Santa Cesarea. Una serata per ricostruire l'Abruzzo

Una raccolta fondi per la ricostruzione della basilica di Santa Maria di Collemaggio a L’Aquila in occasione della Perdonanza Celestiniana. L'Abruzzo chiede e il Salento risponde

L’Abruzzo chiede, il Salento risponde. Questa sera alle ore 21.30, sul sagrato della chiesa di Santa Cesarea Terme, è in programma una serata solidale all'insegna della spiritualità, della cultura e dell'arte incentrata sull'esempio dell'illuminante figura di Papa San Celestino V, caritatevole e beneamato Pastore, modello di rare virtù. All'evento L'Abruzzo chiede il Salento risponde presenzieranno il Cardinale Salvatore De Giorgi, Raffaele Fitto e in rappresentanza della Provincia di Lecce Francesco Pacella. Sono, inoltre, previsti gli interventi di numerosi sindaci dei comuni salentini presenti con i propri Gonfaloni delle Municipalità. L’iniziativa, che mira a raccogliere fondi per la ricostruzione della Basilica di Santa Maria di Collemaggio, si svolgerà sotto l'alto patrocinio personale del presidente della Regione Abruzzo, Gianni Chiodi, Mons. Giuseppe Molinari e Maria Teresa Letta, presidente regionale Croce Rossa Italiana-Abruzzo. Momento saliente della serata sarà la consegna dei riconoscimenti di merito ai gruppi impegnati nei soccorsi in Abruzzo e nella città di L'Aquila.
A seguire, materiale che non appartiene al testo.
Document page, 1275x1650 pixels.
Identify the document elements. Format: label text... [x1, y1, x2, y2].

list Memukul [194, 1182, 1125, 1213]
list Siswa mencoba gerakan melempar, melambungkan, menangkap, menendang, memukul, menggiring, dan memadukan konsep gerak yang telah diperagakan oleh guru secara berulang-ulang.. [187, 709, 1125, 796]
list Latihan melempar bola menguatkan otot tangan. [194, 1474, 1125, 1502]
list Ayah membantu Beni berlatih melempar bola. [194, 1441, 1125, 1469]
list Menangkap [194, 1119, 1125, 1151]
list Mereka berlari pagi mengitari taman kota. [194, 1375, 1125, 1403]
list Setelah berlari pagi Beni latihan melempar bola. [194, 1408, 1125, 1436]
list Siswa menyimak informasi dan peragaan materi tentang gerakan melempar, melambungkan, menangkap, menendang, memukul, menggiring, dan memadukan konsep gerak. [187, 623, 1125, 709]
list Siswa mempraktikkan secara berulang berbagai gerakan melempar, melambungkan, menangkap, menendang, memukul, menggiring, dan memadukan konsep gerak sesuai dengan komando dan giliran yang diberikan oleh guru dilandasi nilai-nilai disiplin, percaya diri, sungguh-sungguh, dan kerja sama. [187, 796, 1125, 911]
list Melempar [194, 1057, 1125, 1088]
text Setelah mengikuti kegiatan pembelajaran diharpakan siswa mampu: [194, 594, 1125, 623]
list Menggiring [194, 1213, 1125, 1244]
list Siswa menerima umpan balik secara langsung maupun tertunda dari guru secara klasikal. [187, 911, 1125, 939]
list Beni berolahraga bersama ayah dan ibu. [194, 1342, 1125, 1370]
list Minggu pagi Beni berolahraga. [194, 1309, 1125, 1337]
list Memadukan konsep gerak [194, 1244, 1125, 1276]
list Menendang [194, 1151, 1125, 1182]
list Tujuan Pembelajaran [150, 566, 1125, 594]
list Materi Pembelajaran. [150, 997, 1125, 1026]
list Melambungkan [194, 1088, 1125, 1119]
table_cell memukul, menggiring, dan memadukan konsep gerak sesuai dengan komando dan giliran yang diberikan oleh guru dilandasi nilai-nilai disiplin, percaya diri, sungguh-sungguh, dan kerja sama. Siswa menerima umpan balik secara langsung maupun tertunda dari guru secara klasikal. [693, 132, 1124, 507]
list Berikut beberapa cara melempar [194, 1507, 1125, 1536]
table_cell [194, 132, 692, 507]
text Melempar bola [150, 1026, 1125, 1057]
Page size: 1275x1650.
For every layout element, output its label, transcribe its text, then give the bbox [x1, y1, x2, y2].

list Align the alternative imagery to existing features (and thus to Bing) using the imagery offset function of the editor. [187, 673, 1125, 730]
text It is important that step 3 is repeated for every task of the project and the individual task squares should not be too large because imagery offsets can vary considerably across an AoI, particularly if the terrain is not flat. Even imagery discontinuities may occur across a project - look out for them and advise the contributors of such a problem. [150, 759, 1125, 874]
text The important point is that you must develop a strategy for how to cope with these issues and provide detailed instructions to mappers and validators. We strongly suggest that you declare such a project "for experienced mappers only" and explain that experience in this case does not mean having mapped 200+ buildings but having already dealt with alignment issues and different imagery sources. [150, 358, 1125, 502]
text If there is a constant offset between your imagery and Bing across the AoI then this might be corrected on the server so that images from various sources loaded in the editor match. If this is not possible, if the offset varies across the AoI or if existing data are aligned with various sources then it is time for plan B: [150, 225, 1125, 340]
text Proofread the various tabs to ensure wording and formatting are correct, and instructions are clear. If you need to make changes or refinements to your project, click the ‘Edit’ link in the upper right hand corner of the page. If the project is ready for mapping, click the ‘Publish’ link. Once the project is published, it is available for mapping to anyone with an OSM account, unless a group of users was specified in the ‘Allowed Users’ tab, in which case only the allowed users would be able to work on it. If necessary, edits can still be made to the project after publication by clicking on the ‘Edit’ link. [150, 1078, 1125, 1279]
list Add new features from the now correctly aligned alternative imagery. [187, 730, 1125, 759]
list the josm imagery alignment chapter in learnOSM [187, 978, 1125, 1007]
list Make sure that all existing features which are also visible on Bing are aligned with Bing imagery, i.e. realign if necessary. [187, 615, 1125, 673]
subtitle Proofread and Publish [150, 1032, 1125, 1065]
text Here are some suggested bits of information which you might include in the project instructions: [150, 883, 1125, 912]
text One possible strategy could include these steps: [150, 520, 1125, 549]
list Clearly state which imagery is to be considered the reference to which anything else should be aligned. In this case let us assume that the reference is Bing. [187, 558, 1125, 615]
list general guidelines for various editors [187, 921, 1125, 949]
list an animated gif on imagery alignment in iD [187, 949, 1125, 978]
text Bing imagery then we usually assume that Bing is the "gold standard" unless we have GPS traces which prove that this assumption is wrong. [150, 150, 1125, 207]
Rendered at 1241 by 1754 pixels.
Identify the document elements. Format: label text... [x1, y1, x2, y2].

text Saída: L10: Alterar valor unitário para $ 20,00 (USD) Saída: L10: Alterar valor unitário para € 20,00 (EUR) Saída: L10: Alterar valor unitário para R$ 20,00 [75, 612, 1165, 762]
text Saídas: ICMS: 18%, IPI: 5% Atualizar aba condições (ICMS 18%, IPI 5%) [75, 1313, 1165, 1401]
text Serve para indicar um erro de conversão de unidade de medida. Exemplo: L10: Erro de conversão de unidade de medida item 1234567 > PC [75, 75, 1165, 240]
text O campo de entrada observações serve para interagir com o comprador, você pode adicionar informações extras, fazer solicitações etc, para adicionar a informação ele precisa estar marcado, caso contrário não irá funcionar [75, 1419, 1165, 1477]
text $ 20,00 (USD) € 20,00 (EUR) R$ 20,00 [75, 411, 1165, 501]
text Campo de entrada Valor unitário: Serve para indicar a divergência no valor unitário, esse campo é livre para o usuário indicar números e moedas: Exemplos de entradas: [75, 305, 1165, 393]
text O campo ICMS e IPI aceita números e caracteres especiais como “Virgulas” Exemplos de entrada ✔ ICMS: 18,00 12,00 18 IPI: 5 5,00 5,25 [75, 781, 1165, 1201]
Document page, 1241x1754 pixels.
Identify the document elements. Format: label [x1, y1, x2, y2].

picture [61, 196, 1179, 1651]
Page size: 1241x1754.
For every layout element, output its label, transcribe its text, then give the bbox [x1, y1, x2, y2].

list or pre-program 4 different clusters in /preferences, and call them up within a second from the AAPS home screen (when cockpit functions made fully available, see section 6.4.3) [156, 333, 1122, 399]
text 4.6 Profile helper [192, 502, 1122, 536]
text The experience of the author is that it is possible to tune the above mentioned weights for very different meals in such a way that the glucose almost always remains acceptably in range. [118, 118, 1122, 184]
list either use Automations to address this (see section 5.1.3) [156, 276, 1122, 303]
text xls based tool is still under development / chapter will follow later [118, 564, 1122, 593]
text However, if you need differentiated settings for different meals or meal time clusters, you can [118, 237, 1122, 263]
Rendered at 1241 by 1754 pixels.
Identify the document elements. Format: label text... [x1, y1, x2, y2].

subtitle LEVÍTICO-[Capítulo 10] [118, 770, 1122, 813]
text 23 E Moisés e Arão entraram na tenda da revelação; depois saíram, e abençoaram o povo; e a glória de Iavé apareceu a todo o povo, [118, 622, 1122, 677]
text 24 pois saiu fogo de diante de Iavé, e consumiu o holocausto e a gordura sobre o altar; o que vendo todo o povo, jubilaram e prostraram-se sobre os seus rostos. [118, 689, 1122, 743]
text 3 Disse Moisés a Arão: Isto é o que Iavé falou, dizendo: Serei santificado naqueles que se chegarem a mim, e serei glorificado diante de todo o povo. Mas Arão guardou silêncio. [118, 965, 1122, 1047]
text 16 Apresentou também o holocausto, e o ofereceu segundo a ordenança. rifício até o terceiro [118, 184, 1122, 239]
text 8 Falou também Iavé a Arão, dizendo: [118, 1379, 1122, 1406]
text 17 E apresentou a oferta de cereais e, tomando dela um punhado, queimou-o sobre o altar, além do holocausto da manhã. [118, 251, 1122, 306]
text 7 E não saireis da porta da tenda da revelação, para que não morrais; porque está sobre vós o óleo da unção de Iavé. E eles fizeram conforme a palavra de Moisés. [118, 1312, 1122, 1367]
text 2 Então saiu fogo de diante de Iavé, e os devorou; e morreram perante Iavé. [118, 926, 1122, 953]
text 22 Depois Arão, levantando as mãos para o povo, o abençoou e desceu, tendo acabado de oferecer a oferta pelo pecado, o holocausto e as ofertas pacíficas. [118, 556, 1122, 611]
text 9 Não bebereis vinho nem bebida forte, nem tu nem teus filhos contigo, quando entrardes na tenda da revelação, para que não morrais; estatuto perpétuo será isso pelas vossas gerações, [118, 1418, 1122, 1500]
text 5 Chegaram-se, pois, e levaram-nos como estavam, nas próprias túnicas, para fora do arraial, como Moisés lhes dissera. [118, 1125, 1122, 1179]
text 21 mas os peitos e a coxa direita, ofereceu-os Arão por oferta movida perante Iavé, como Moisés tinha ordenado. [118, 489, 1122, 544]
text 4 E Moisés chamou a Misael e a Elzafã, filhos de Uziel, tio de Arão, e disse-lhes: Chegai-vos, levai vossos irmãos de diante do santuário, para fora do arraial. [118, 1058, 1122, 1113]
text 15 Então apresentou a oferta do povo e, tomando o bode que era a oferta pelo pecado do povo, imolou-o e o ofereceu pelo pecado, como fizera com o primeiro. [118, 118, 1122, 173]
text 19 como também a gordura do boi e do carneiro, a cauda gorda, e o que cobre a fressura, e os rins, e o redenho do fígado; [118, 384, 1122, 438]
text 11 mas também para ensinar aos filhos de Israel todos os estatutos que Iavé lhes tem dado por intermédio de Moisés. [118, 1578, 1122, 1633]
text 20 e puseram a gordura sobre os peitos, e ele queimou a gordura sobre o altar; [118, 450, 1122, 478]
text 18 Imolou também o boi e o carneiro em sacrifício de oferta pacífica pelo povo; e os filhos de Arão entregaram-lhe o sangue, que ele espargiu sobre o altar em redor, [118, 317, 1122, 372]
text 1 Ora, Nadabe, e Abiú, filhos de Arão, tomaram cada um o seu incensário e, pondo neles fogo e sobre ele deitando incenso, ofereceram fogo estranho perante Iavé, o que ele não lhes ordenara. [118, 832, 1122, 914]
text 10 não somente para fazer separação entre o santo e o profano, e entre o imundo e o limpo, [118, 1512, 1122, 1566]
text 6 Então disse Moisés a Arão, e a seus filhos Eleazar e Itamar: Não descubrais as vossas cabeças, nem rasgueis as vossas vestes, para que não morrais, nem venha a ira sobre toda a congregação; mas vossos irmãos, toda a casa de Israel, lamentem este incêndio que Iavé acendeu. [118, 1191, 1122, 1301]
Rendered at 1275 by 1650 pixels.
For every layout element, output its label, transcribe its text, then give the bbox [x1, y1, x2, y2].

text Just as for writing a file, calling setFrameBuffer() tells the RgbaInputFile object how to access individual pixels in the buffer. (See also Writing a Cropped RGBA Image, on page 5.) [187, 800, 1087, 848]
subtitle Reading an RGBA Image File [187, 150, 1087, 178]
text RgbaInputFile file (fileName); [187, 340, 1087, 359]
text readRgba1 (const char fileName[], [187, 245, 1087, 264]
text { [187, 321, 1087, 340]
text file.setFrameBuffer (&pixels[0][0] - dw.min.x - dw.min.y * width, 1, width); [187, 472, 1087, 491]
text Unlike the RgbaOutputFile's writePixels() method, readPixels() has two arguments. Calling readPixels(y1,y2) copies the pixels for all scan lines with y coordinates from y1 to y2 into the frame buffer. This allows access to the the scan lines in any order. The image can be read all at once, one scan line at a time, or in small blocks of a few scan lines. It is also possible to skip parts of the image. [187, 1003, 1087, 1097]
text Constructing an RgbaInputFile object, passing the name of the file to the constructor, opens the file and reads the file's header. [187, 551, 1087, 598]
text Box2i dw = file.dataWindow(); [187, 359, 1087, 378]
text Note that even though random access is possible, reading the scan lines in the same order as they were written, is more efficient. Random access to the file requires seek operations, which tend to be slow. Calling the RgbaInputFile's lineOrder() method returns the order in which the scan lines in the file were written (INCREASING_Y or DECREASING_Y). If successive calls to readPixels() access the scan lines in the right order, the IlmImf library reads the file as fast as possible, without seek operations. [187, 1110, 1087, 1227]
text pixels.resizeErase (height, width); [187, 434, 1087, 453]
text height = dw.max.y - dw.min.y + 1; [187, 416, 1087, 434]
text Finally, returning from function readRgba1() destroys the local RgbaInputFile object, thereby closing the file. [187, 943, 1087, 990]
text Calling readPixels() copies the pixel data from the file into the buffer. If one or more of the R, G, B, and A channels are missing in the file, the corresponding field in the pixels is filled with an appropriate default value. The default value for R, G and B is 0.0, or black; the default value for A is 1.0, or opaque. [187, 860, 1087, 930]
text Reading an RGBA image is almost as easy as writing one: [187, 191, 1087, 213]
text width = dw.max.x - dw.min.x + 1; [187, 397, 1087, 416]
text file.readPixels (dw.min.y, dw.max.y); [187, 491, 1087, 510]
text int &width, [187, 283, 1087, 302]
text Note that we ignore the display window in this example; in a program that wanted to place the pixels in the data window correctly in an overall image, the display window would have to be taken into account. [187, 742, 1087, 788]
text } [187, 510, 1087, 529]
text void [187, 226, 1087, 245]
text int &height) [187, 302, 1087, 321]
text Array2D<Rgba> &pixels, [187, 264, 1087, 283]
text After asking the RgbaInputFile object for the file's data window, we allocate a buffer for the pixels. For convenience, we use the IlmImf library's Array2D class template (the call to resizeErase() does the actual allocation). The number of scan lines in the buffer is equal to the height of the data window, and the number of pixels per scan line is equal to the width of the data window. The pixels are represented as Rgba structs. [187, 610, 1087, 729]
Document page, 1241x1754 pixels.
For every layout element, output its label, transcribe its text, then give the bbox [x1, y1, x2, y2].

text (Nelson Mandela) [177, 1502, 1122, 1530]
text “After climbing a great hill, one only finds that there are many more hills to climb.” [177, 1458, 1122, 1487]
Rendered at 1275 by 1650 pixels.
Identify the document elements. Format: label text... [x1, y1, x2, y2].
La serata, che avrà Gianni Ippoliti come testimonial, si svolgerà sotto la straordinaria luce del Fuoco del Morrone, una brace che illumina da 715 anni l'inizio del rito aquilano della Perdonanza ed appositamente giunto, per l'occasione, a Santa Cesarea dall'eremo celestiniano di Sant'Onofrio di Sulmoma. E’, infine, di queste ore l’invito di Guido Bertolaso (Commissario straordinario della Protezione civile), rivolto ad Enrico Cuccodoro, docente delle Università del Salento e di Teramo e promotore dell’iniziativa, a portare avanti il progetto di istituire il 29 agosto come “giornata italiana della solidarietà e della mobilitazione del sistema nazionale di protezione civile”. Nel corso della serata saranno letti vari contributi letterari di numerosi autori italiani, per creare un percorso misto di spiritualità e cultura, accompagnato dal suono del duo di flauto e chitarra di Enrico Cuccodoro e Mimma Maluccio.